I find also that the requirement of section 1128(a)(1), that the criminal offense leading to the conviction be
related to the delivery of an item or service under Medicare or Medicaid, has been satisfied. Specifically, it
is well-established in Departmental Appeals Board (DAB) precedent that submitting fraudulent Medicaid
claims constitutes a program-related offense which justifies mandatory exclusion. Jack W. Greene, DAB
CR19 (1989), aff'd DAB 1078 (1990), aff'd 731 F. Supp. 835 and 838(E.D.Tenn. 1990). Furthermore,
decisions have recently been rendered that are closely on point with the present matter. In Mark Gventer,
D.P.M., DAB CR173 (1992) and Eric Schwartz, D.P.M., DAB CR196 (1992), it was determined that the
mandatory exclusion provisions of section 1128(a) of the Act apply to podiatrists who defraud Medicaid by
billing the program for custom casts and molds for orthotic devices, although they actually delivered
appliances not made from three-dimensional casts.
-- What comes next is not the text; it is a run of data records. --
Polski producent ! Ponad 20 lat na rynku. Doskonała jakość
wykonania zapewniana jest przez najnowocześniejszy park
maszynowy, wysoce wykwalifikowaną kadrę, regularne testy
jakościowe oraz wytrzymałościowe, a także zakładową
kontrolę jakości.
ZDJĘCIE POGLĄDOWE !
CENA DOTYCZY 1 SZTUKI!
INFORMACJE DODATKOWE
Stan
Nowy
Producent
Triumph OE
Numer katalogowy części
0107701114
Next, Petitioner contends that the I.G. did not act within a reasonable time to effect his exclusion, and that
such delay was harmful to him and suggests that the exclusion had a punitive, rather than remedial,
motivation. I reject this contention.

The purpose of section 1128 of the Act is remedial in nature, i.e., to protect federally-funded health care
programs and their beneficiaries from untrustworthy providers. S. Rep. No. 109, 100th Cong., 1st Sess.,
reprinted in 1987 U.S.C.C.A.N. 682. In this case, the I.G. has proposed excluding a provider who
defrauded the Medicaid program. Such action, on its face, even if not initiated as quickly as it might have
been, fully comports with the remedial nature of the statute.
That the I.G. did not seek more than the minimum period of exclusion does not suggest that there was a
punitive motivation. The Petitioner herein has not shown that the imposition of non-concurrent State and
federal exclusions is unlawful, particularly in the absence of any evidence of animus on the part of the
prosecuting authorities.

Similarly, the fact that there was a change in statute during the pendency of Petitioner's exclusion does not
establish that the I.G.'s lengthy processing of the case was improper, or that the statute is being given
unlawful ex post facto effect. The plain language of the law, which is binding on this judge, requires the
mandatory five-year minimum exclusion to be applied to all relevant exclusions which arise out of
convictions occurring after August 18, 1987 -- the effective date of the MMPPPA
(Pub. L. 100-93 15(b), 101 Stat. 698 (1987)).
See Francis Shaenboen, R.Ph., DAB 1249 at 5, 6 (1991).
Since the criminal conviction of Petitioner herein occurred after such date, this statutory language is
dispositive.

Lastly, it has been explicitly held by appellate panels of the Departmental Appeals Board that an
administrative law judge has no authority to change the effective date of a proposed exclusion as a remedy
for delay by the I.G. See, e.g., Samuel W. Chang, M.D., DAB 1198 (1990).


CONCLUSION

Petitioner's conviction requires his exclusion for a period of at least five years, pursuant to section
1128(a)(1).

____________________________
Joseph K. Riotto
Administrative Law Judge

1. Petitioner and the I.G. filed briefs, attached to which were exhibits. I admitted the exhibits into
evidence and refer to them as "P. Ex. 1" or "I.G. Ex. 1," et seq.